[Noozhawk’s note: This is the latest in a series of articles on the myriad of recreational activities along the Santa Barbara waterfront. Click here for the complete series index.]
Pershing Park is a city facility shared with Santa Barbara City College, which uses it for softball, baseball and tennis (for gym classes and intercollegiate athletics).
In addition, the baseball field is used for the Santa Barbara Foresters, providing a summer’s worth of entertainment from high-level college players hoping for an MLB call — and indeed, several Foresters get that call.
This year, under coach Bill Pintard’s tutelage, the Foresters won their ninth National Baseball Congress World Series, and second straight, this month in Wichita, Kansas.
Over the years, the park has seen high-level fast-pitch softball leagues and elite tennis players on its eight courts, including the best players coached by legendary former longtime SBCC coach Jack Sanford.
When not used by SBCC, the courts are available for public use for $5 per player, payable when the city monitor makes the rounds. There are no reservations.
And the park has a large, free parking lot.
The park was named in 1919, as athletic uses were expanding and park areas nearby were consolidating. It needed a name, and “there were hundreds of suggestions put in,” according to Santa Barbara historian and author Neal Graffy.
Victory Park was suggested, to honor the recent allied victory in World War I, then one Clara Fiander suggested it be named after Gen. John Pershing, commander of the victorious American Expeditionary Forces on the war’s western front.
The suggestion took off as if it had wings, according to Graffy.
“Try to think of how long it takes for something to happen in Santa Barbara,” he said. “I just laughed that somebody made a suggestion and everybody agreed, and a month later the park is renamed Pershing Park.”

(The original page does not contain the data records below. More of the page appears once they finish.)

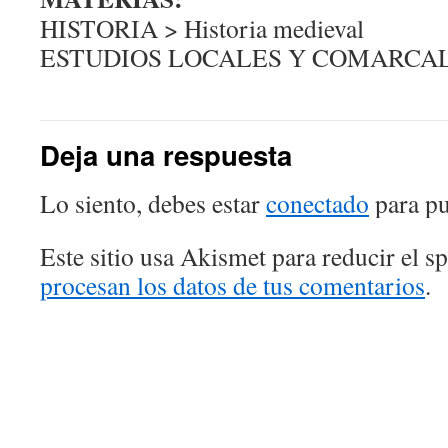
HISTORIA > Historia medieval
ESTUDIOS LOCALES Y COMARCALES
Deja una respuesta
Lo siento, debes estar
conectado
para pu
Este sitio usa Akismet para reducir el 
procesan los datos de tus comentarios
.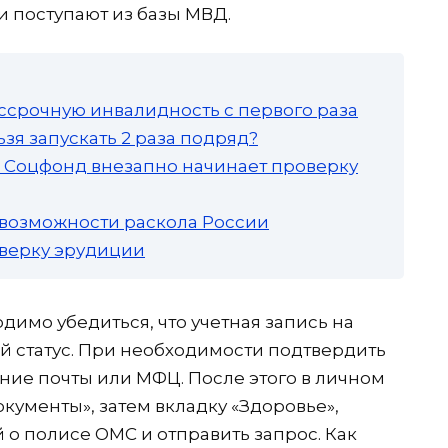
и поступают из базы МВД.
ссрочную инвалидность с первого раза
зя запускать 2 раза подряд?
а: Соцфонд внезапно начинает проверку
 возможности раскола России
роверку эрудиции
имо убедиться, что учетная запись на
й статус. При необходимости подтвердить
ние почты или МФЦ. После этого в личном
кументы», затем вкладку «Здоровье»,
 о полисе ОМС и отправить запрос. Как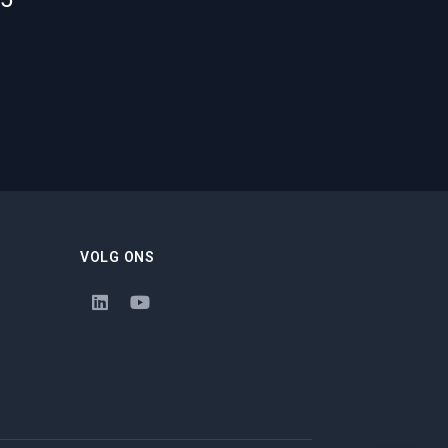
VOLG ONS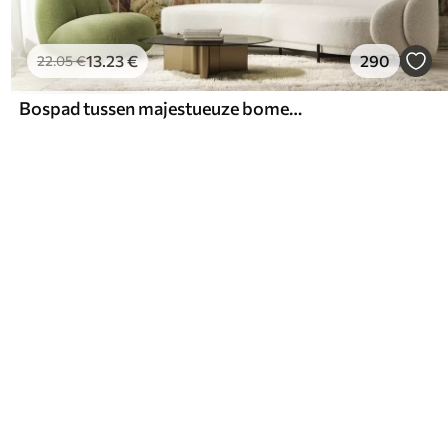
13
.23
€
290
22
.05
€
Bospad tussen majestueuze bomen in aquarelstijl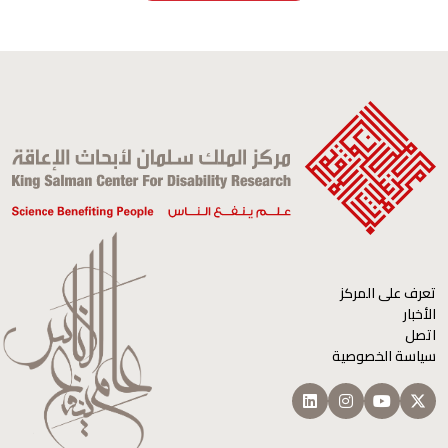
تعرف على المركز
الأخبار
اتصل
سياسة الخصوصية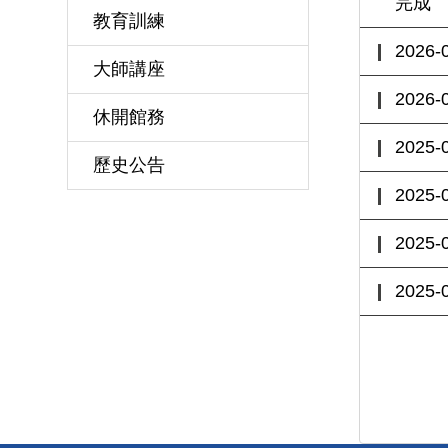
完成
教育訓練
2026-
大師講座
2026-
休開館務
2025-
歷史公告
2025-
2025-
2025-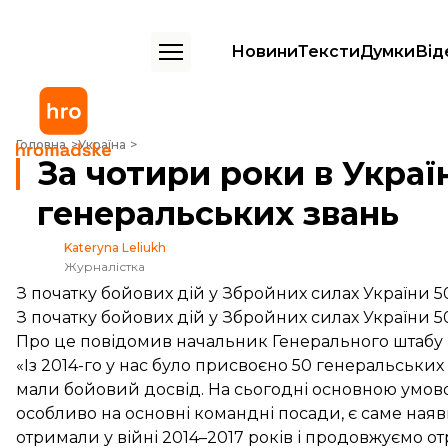
Новини
Тексти
Думки
Від
За чотири роки в Україні присвоїли 50 генеральських звань
Головна
Україна
За чотири роки в Украї
генеральських звань
Kateryna Leliukh
Журналістка
З початку бойових дій у Збройних силах України 
З початку бойових дій у Збройних силах України 
Про це повідомив начальник Генерального штабу
«Із 2014-го у нас було присвоєно 50 генеральських 
мали бойовий досвід. На сьогодні основною умово
особливо на основні командні посади, є саме наявн
отримали у війні 2014–2017 років і продовжуємо отр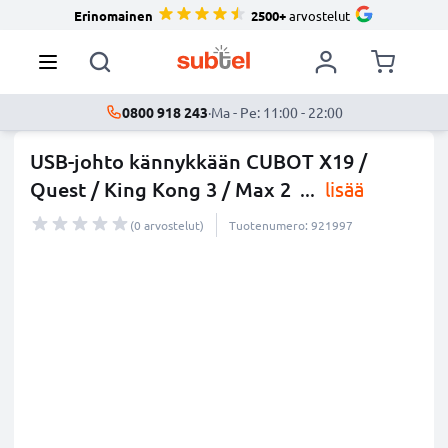
Erinomainen
2500+
arvostelut
0800 918 243
·
Ma - Pe: 11:00 - 22:00
USB-johto kännykkään CUBOT X19 /
Quest / King Kong 3 / Max 2
...
lisää
(0 arvostelut)
Tuotenumero: 921997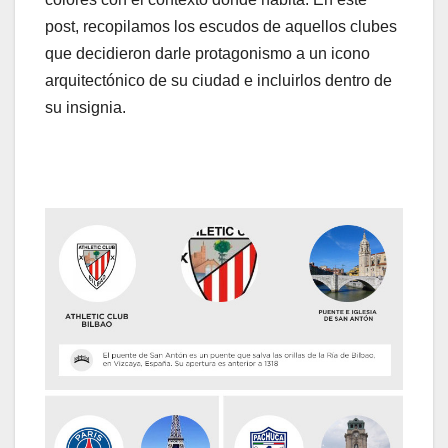
post, recopilamos los escudos de aquellos clubes
que decidieron darle protagonismo a un icono
arquitectónico de su ciudad e incluirlos dentro de
su insignia.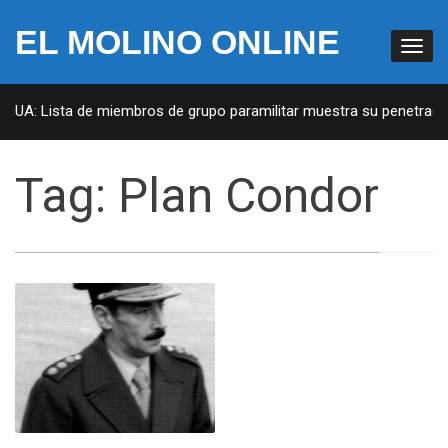
EL MOLINO ONLINE
 EUA: Lista de miembros de grupo paramilitar muestra su penetració
Tag:
Plan Condor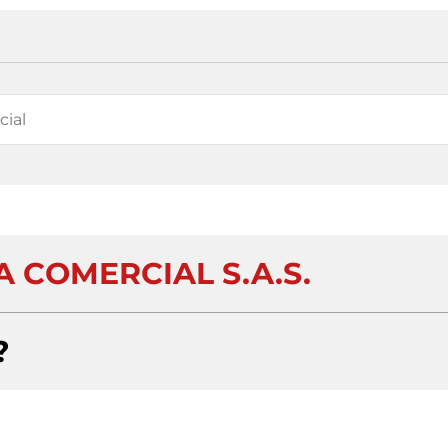
 COMERCIAL S.A.S.
?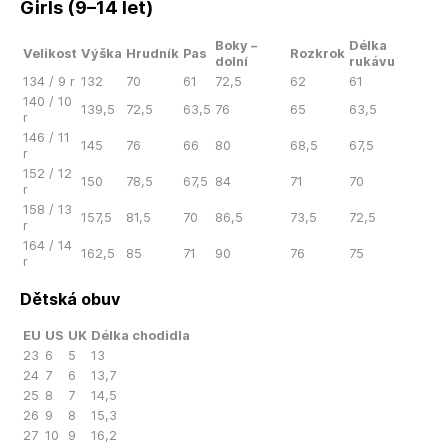
Girls (9–14 let)
Boky –
Délka
Velikost
Výška
Hrudník
Pas
Rozkrok
dolní
rukávu
134 / 9 r
132
70
61
72,5
62
61
140 / 10
139,5
72,5
63,5
76
65
63,5
r
146 / 11
145
76
66
80
68,5
67,5
r
152 / 12
150
78,5
67,5
84
71
70
r
158 / 13
157,5
81,5
70
86,5
73,5
72,5
r
164 / 14
162,5
85
71
90
76
75
r
Dětská obuv
EU
US
UK
Délka chodidla
23
6
5
13
24
7
6
13,7
25
8
7
14,5
26
9
8
15,3
27
10
9
16,2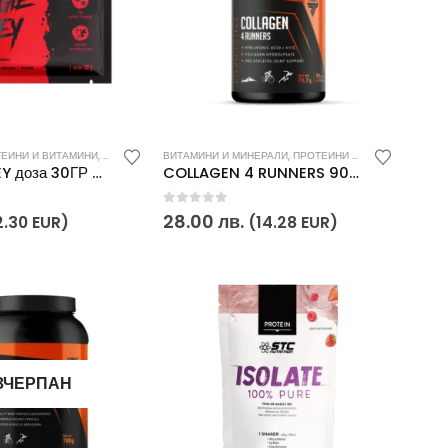
ЕИНИ И ВИТАМИНИ
,
ХРАНИТЕЛНИ ДОБАВКИ
ВИТАМИНИ И МИНЕРАЛИ
,
ПРОТЕИНИ И ВИТАМИНИ
,
СПО
BOOGIEWHEY доза 30ГР Trec Nutrition
COLLAGEN 4 RUNNERS 90 КАПСУЛИ Trec Endurance
0
out of 5
28.00
лв.
2.30 EUR)
(14.28 EUR)
ЗЧЕРПАН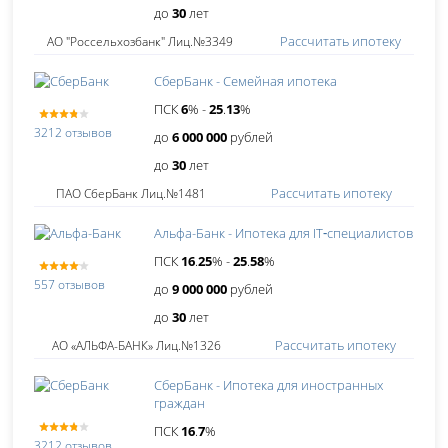
до
30
лет
Рассчитать ипотеку
АО "Россельхозбанк" Лиц.№3349
СберБанк - Семейная ипотека
ПСК
6
% -
25
.
13
%
3212 отзывов
до
6 000 000
рублей
до
30
лет
Рассчитать ипотеку
ПАО СберБанк Лиц.№1481
Альфа-Банк - Ипотека для IT‑специалистов
ПСК
16
.
25
% -
25
.
58
%
557 отзывов
до
9 000 000
рублей
до
30
лет
Рассчитать ипотеку
АО «АЛЬФА-БАНК» Лиц.№1326
СберБанк - Ипотека для иностранных
граждан
ПСК
16
.
7
%
3212 отзывов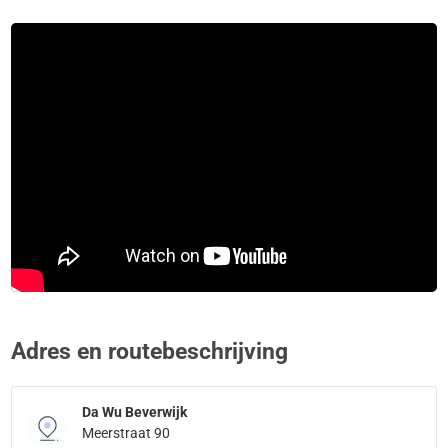
Adres en routebeschrijving
Da Wu Beverwijk
Meerstraat 90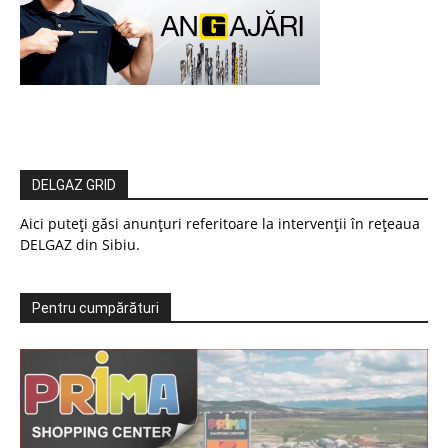
DELGAZ GRID
Aici puteți găsi anunțuri referitoare la intervenții în rețeaua
DELGAZ din Sibiu.
Pentru cumpărături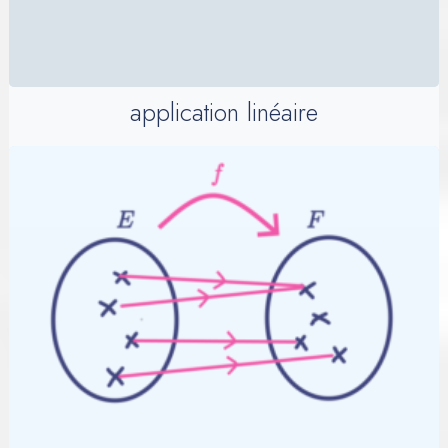
application linéaire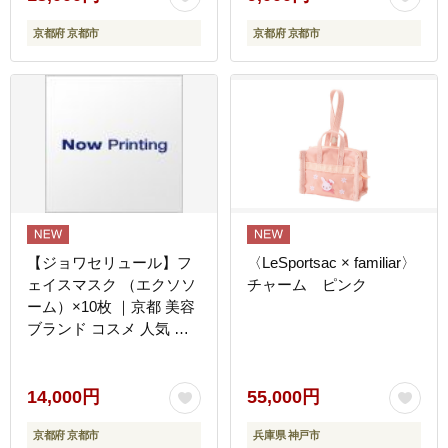
日やけによるシミ、ソバ
足・日やけによるシミ、
京都府 京都市
京都府 京都市
カス対策 人気 おすすめ
ソバカス対策 人気 おすす
化粧水 スキンケア 高保湿
め 化粧水 スキンケア 高
基礎化粧品 化粧品 お取り
保湿 基礎化粧品 化粧品
寄せ 通販 送料無料 ふる
お取り寄せ 通販 送料無料
さと納税 ］
ふるさと納税 ］
【ジョワセリュール】フ
〈LeSportsac × familiar〉
ェイスマスク （エクソソ
チャーム ピンク
ーム）×10枚 ｜京都 美容
ブランド コスメ 人気 コ
スメ [京都 美容 ブランド
フェイスマスク 大容量 人
気 おすすめ パック シー
14,000円
55,000円
トマスク スキンケア 高保
京都府 京都市
兵庫県 神戸市
湿 毛穴集中ケア 化粧品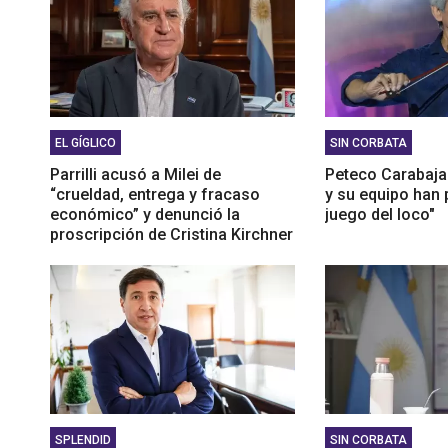
EL GÍGLICO
SIN CORBATA
Parrilli acusó a Milei de
Peteco Carabajal
“crueldad, entrega y fracaso
y su equipo han 
económico” y denunció la
juego del loco"
proscripción de Cristina Kirchner
SPLENDID
SIN CORBATA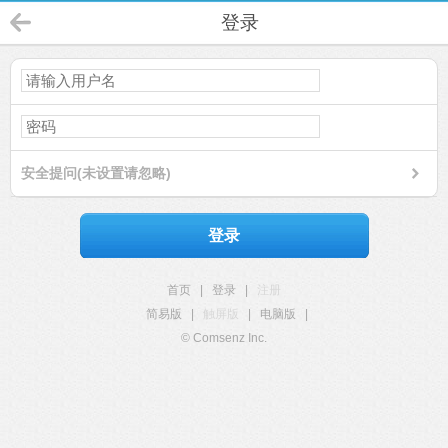
登录
安全提问(未设置请忽略)
登录
首页
|
登录
|
注册
简易版
|
触屏版
|
电脑版
|
© Comsenz Inc.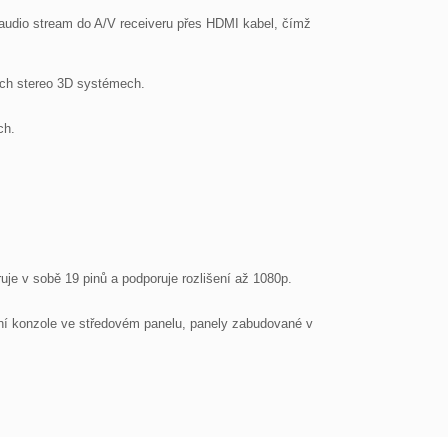
audio stream do A/V receiveru přes HDMI kabel, čímž 
ích stereo 3D systémech.

h.

je v sobě 19 pinů a podporuje rozlišení až 1080p.

ční konzole ve středovém panelu, panely zabudované v 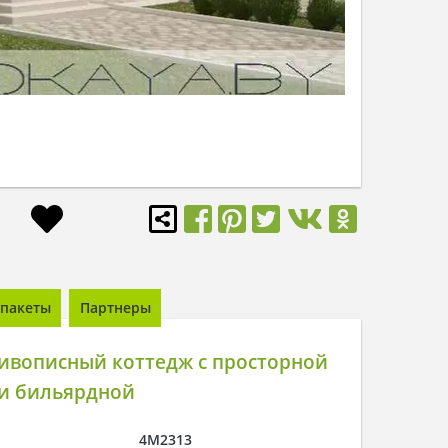
пакеты
Партнеры
ивописный коттедж с просторной
 и бильярдной
4M2313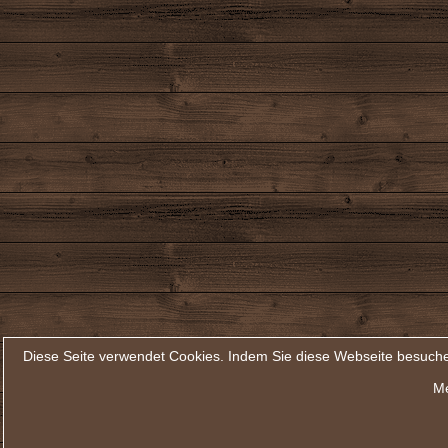
Diese Seite verwendet Cookies. Indem Sie diese Webseite besuche
Me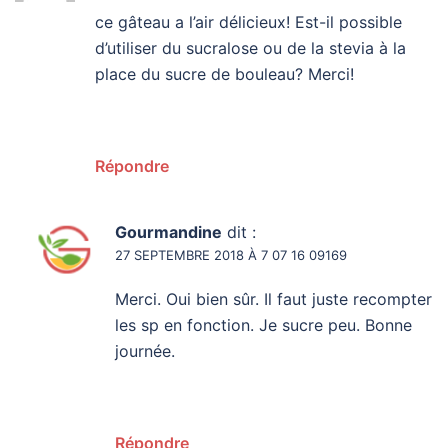
ce gâteau a l’air délicieux! Est-il possible
d’utiliser du sucralose ou de la stevia à la
place du sucre de bouleau? Merci!
Répondre
Gourmandine
dit :
27 SEPTEMBRE 2018 À 7 07 16 09169
Merci. Oui bien sûr. Il faut juste recompter
les sp en fonction. Je sucre peu. Bonne
journée.
Répondre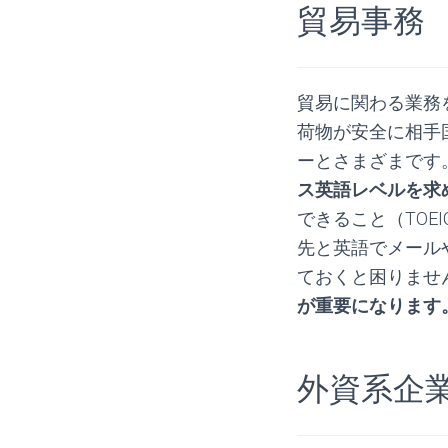
貿易事務
貿易に関わる業務
荷物が安全に相手
ーとさまざまです
ス英語レベルを求
できること（TOE
先と英語でメール
ておくと困りませ
が重要になります
.
外資系企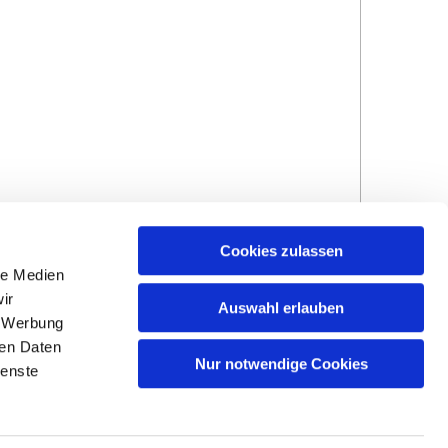
Cookies zulassen
le Medien
ir
Auswahl erlauben
, Werbung
ren Daten
Hinweisgebersystem
Impressum und
Nur notwendige Cookies
ienste
Datenschutzhinweise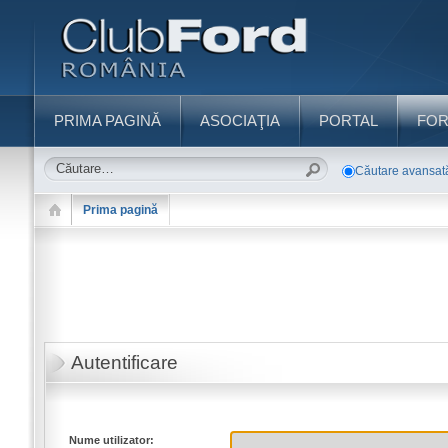
PRIMA PAGINĂ
ASOCIAŢIA
PORTAL
FO
Căutare avansat
Prima pagină
Autentificare
Nume utilizator: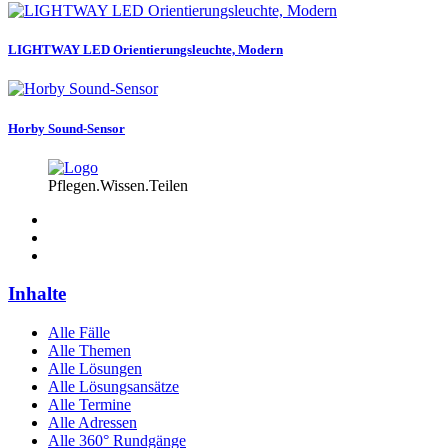
LIGHTWAY LED Orientierungsleuchte, Modern
Horby Sound-Sensor
Pflegen.Wissen.Teilen
Inhalte
Alle Fälle
Alle Themen
Alle Lösungen
Alle Lösungsansätze
Alle Termine
Alle Adressen
Alle 360° Rundgänge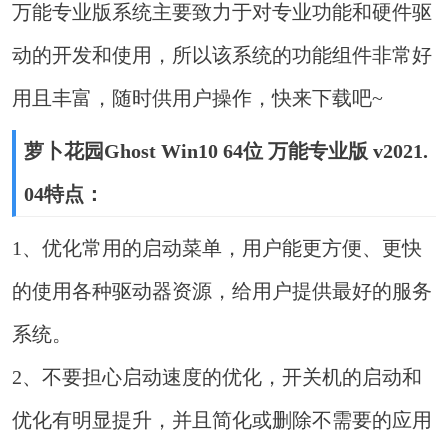
万能专业版系统主要致力于对专业功能和硬件驱
动的开发和使用，所以该系统的功能组件非常好
用且丰富，随时供用户操作，快来下载吧~
萝卜花园Ghost Win10 64位 万能专业版 v2021.
04特点：
1、优化常用的启动菜单，用户能更方便、更快
的使用各种驱动器资源，给用户提供最好的服务
系统。
2、不要担心启动速度的优化，开关机的启动和
优化有明显提升，并且简化或删除不需要的应用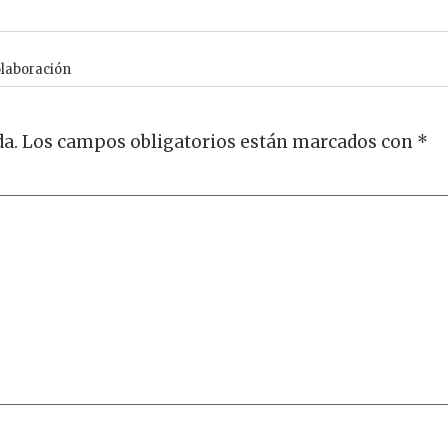
olaboración
da.
Los campos obligatorios están marcados con
*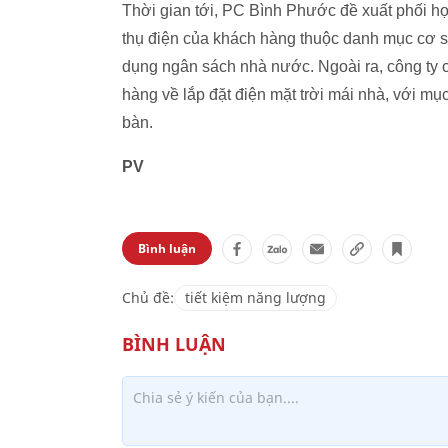
Thời gian tới, PC Bình Phước đề xuất phối hợp
thụ điện của khách hàng thuộc danh mục cơ s
dụng ngân sách nhà nước. Ngoài ra, công ty c
hàng về lắp đặt điện mặt trời mái nhà, với m
bàn.
PV
Bình luận
Chủ đề:
tiết kiệm năng lượng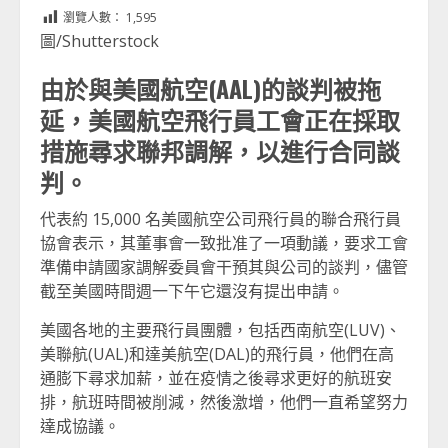
Link
享
瀏覽人數：
1,595
圖/Shutterstock
由於與美國航空(AAL)的談判被拖
延，美國航空飛行員工會正在採取
措施尋求聯邦調解，以進行合同談
判。
代表約 15,000 名美國航空公司飛行員的聯合飛行員
協會表示，其董事會一致批准了一項動議，要求工會
準備申請國家調解委員會干預其與公司的談判，儘管
截至美國時間週一下午它還沒有提出申請。
美國各地的主要飛行員團體，包括西南航空(LUV)、
美聯航(UAL)和達美航空(DAL)的飛行員，他們在高
通膨下尋求加薪，並在疫情之後尋求更好的航班安
排，航班時間被削減，然後激增，他們一直希望努力
達成協議。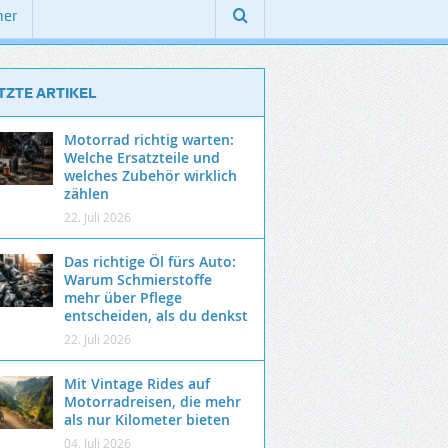
ner
TZTE ARTIKEL
Motorrad richtig warten:
Welche Ersatzteile und
welches Zubehör wirklich
zählen
22. Juli 2026
Das richtige Öl fürs Auto:
Warum Schmierstoffe
mehr über Pflege
entscheiden, als du denkst
22. Juli 2026
Mit Vintage Rides auf
Motorradreisen, die mehr
als nur Kilometer bieten
04. Juli 2026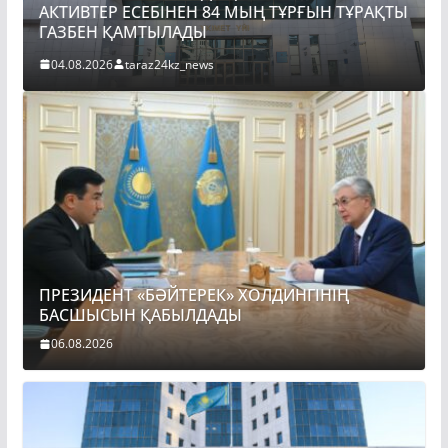
АКТИВТЕР ЕСЕБІНЕН 84 МЫҢ ТҰРҒЫН ТҰРАҚТЫ
ГАЗБЕН ҚАМТЫЛАДЫ
04.08.2026
taraz24kz_news
ПРЕЗИДЕНТ «БӘЙТЕРЕК» ХОЛДИНГІНІҢ
БАСШЫСЫН ҚАБЫЛДАДЫ
06.08.2026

Indeed, at that time there were many streets, schools, parks and squares across the country named after Gen. Pershing.
The mesa on which SBCC sits, formerly the Leadbetter Estate, butts up against Pershing Park, and a side of that mesa is taken up by SBCC’s La Playa Stadium. When not hosting college athletic events, the stadium track and steps are available for public use, and groups can rent the field from the college. (The field and track are nearing the end of renovations.)
La Playa Stadium Steps
Emi Saffian, a 1998 UCSB alum, recently made her first trip back to Santa Barbara since graduation.
She said it was an emotional visit to the campus and beyond, hitting the old favorite spots. Of course, that included …
Running up and down the La Playa Stadium steps?
Saffian, 45, did just that “almost every day” as part of crew-team workouts in her student days. Those steep, waterfront-facing steps at the SBCC stadium are a wakeup call for many fitness-seeking Santa Barbarans.
She said she couldn’t resist a reprise on her recent visit — but just 10 up-and-down circuits, with a break after each, instead of the hour-straight sessions of rowing-crew training days. She also revisited the city’s nearby Los Baños del Mar Pool, another frequent training spot.
“It makes me remember what a go-getter I was,” she said. “It takes me back to that young dreamer.”
When it’s not hosting athletic events, La Playa Stadium is a haunt of local young dreamers, middle-age professionals, off-duty firefighters, young moms with kids, and others.
The stadium has 42 wooden bench-seats, and for most running the aisles, that takes 84 steps.
“Oh my God, my thighs are shaking,” Saffian, a native of Budapest, Hungary, yelled after one ascent to the top. “They (the steps) get steeper the higher you go. That’s gnarly.”
But for her, as for so many who tackle them, it’s a good gnarly.